吴桂花看她这德性,就知道自己肯定在金掌司面前凉透了。索性不再忍耐,指着这死丫头的鼻子一顿好骂之后出了门。
金掌司是司苑局在西掖廷最大的负责人,主要就是,她手里捏着帐房。而这女史应该在金掌司这里相当于她们那的领导对秘书,金掌司能把钱袋子交给这丫头发放,那绝对不是一般的信任。
她前世在企业当大经理的小闺女就说过,得罪老板的秘书,比得罪老板还严重。
吴桂花觉着,这道理套到她村里,也不是说不通。要不以前他们村会计他妈过个生日,全村人都拎着鸡鸭去吃席呢?村长都没他们家这排场,当然这跟人家村长不讲这个排场也有关系。

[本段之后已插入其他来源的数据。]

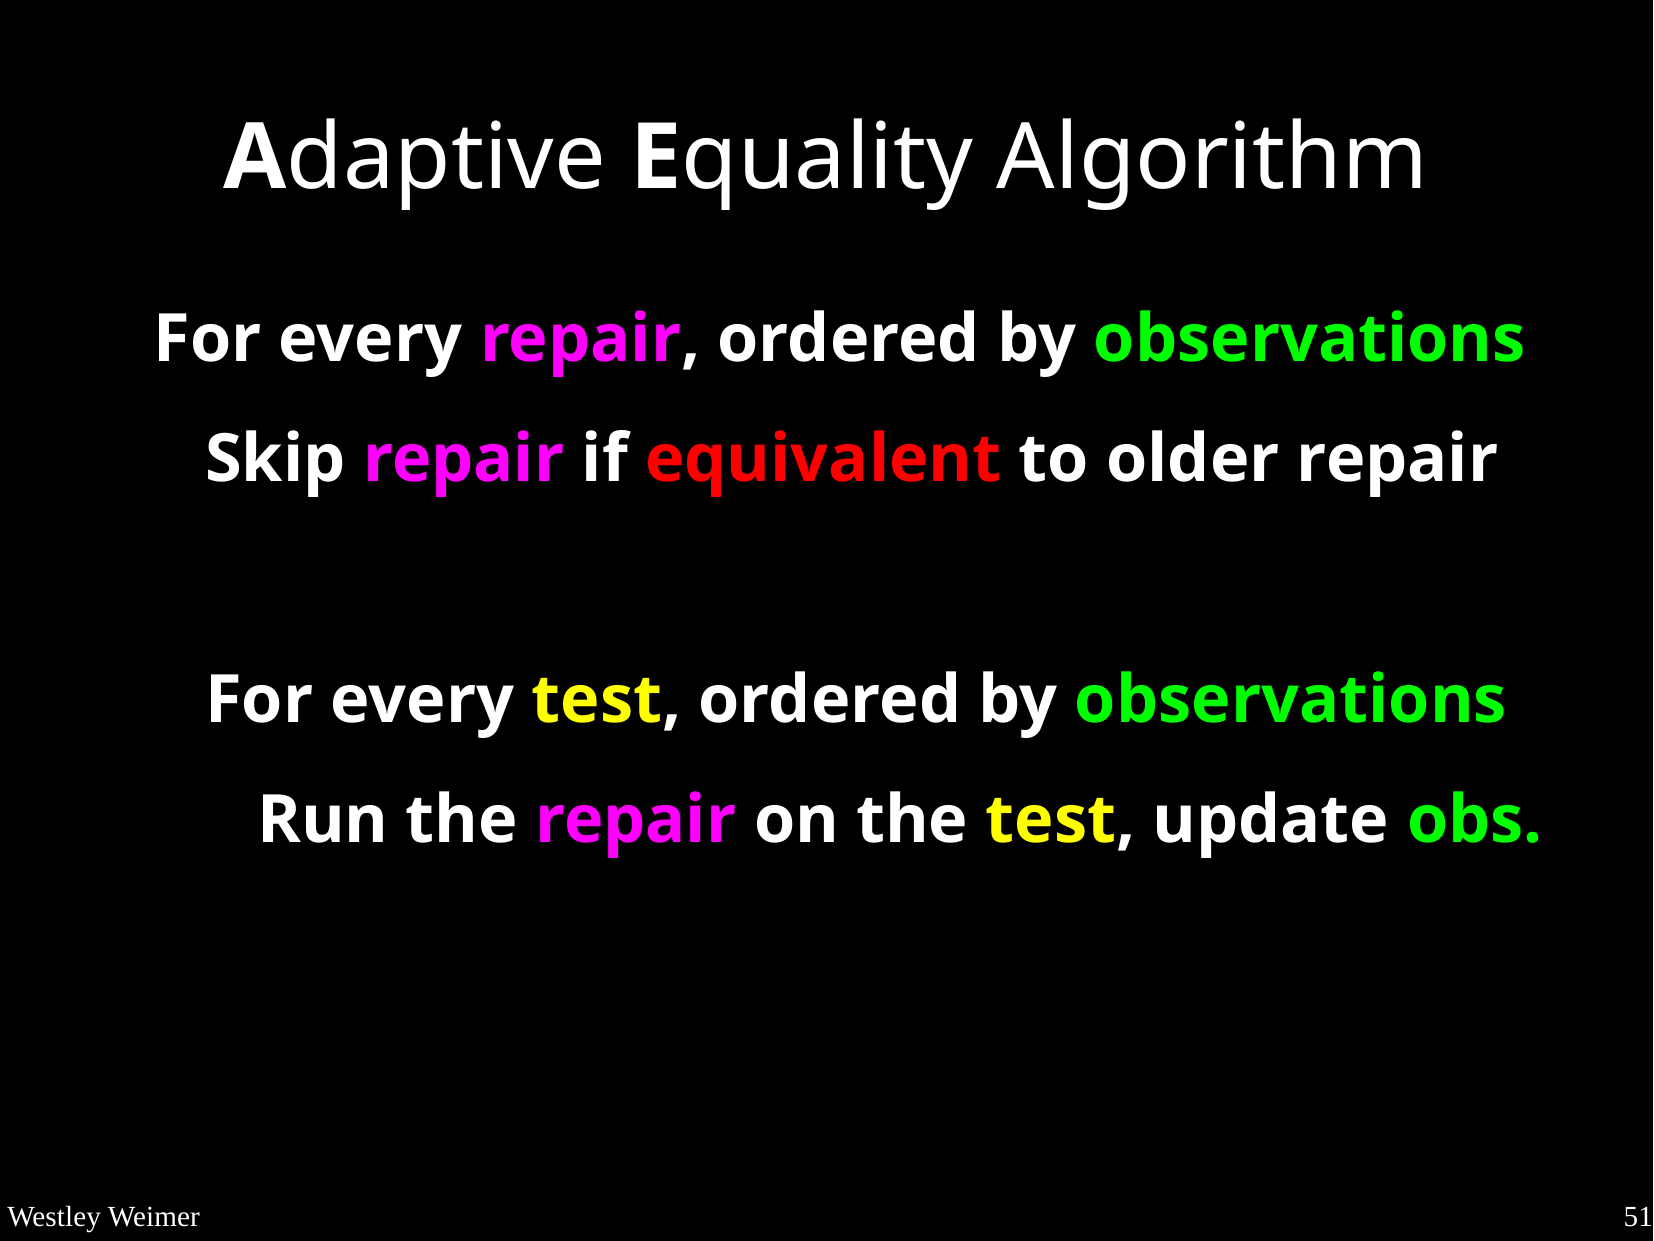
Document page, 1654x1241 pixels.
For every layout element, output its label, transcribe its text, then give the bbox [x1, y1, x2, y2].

title Adaptive Equality Algorithm [82, 49, 1571, 257]
list For every repair, ordered by observations Skip repair if equivalent to older repair For every test, ordered by observations Run the repair on the test, update obs. [82, 290, 1571, 1109]
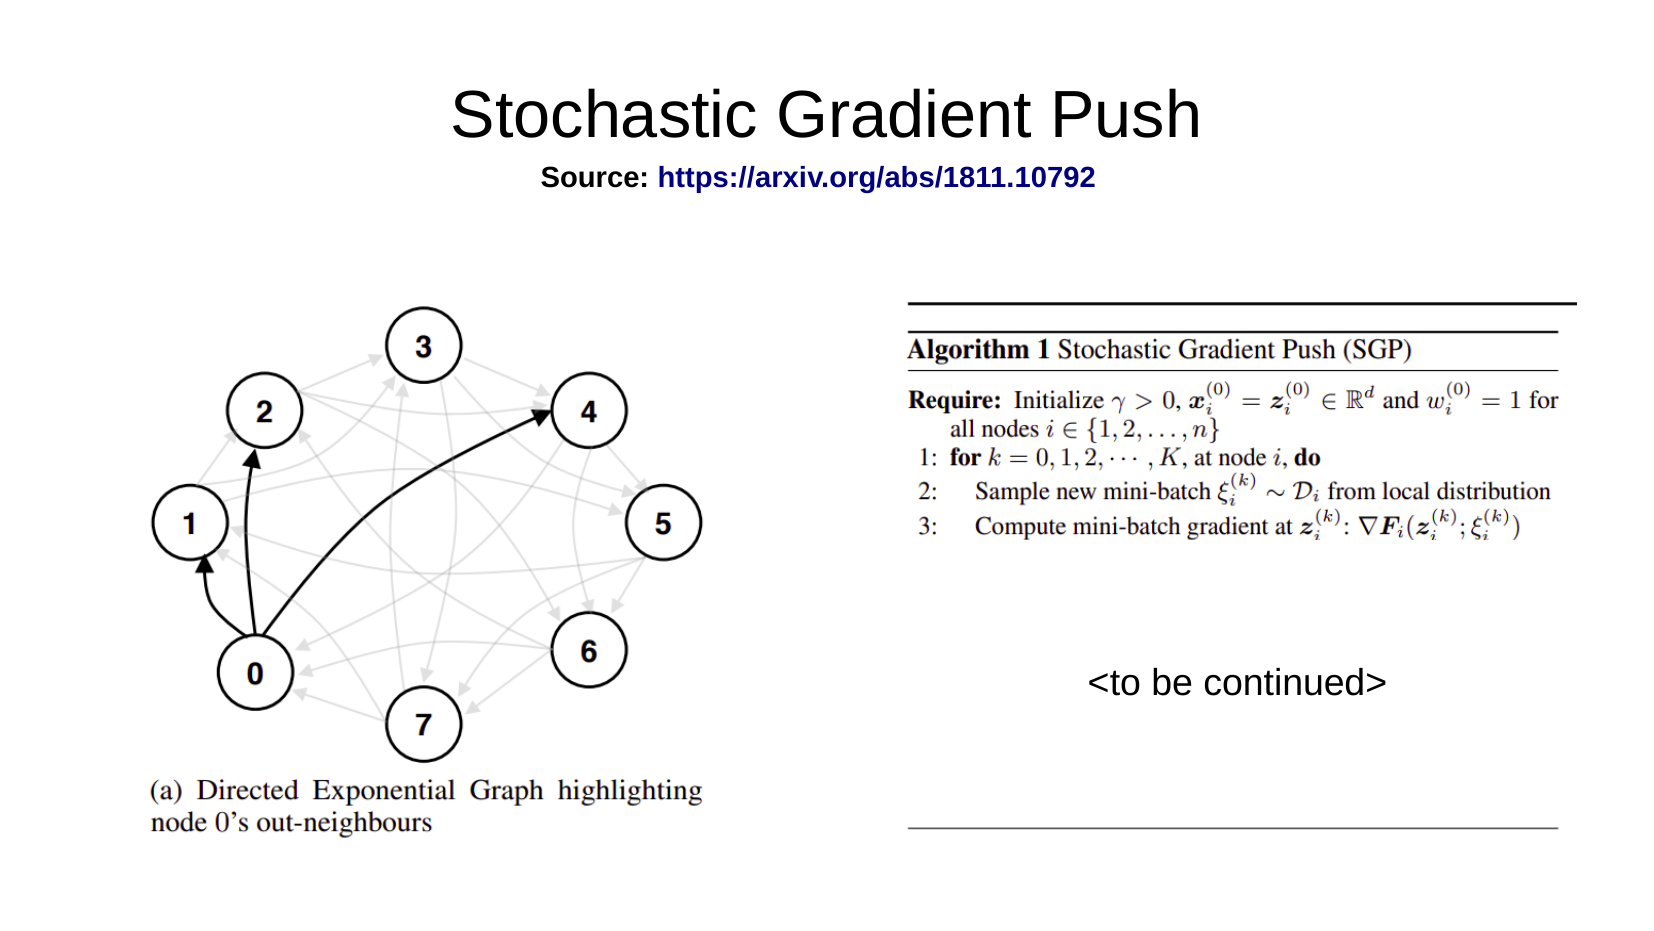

吴桂花来之前就合计过,金掌司这条路走不通,她不行还能去找白管带。
上回她请白管带吃一顿饭不是白请的,白管带半遮半掩地告诉她,自己是黄掌印放在西掖廷的人,黄掌印一向都很关照她。不过白管带只是司苑局中一个不入流的管带,金掌司比他职位高这么多,假如刻意要为难她吴桂花,白管带只怕也不好相帮。别看管带的职位高过带班,大小是个中等管事,但做不到掌司,在内宫这官僚体系中也是不入品,拿俸的时候只能说拿月钱,而不是真正的俸禄。
金掌司之所以在西掖廷的司苑局能横着走,除了她牢把帐房之外,就是因为她这个女官是朝廷亲封,有品级,有礼服冠带,还能享受朝廷供养。她是真正吃朝廷饭,拿朝廷俸禄,跟外廷同级官员在待遇上一样的内廷官员。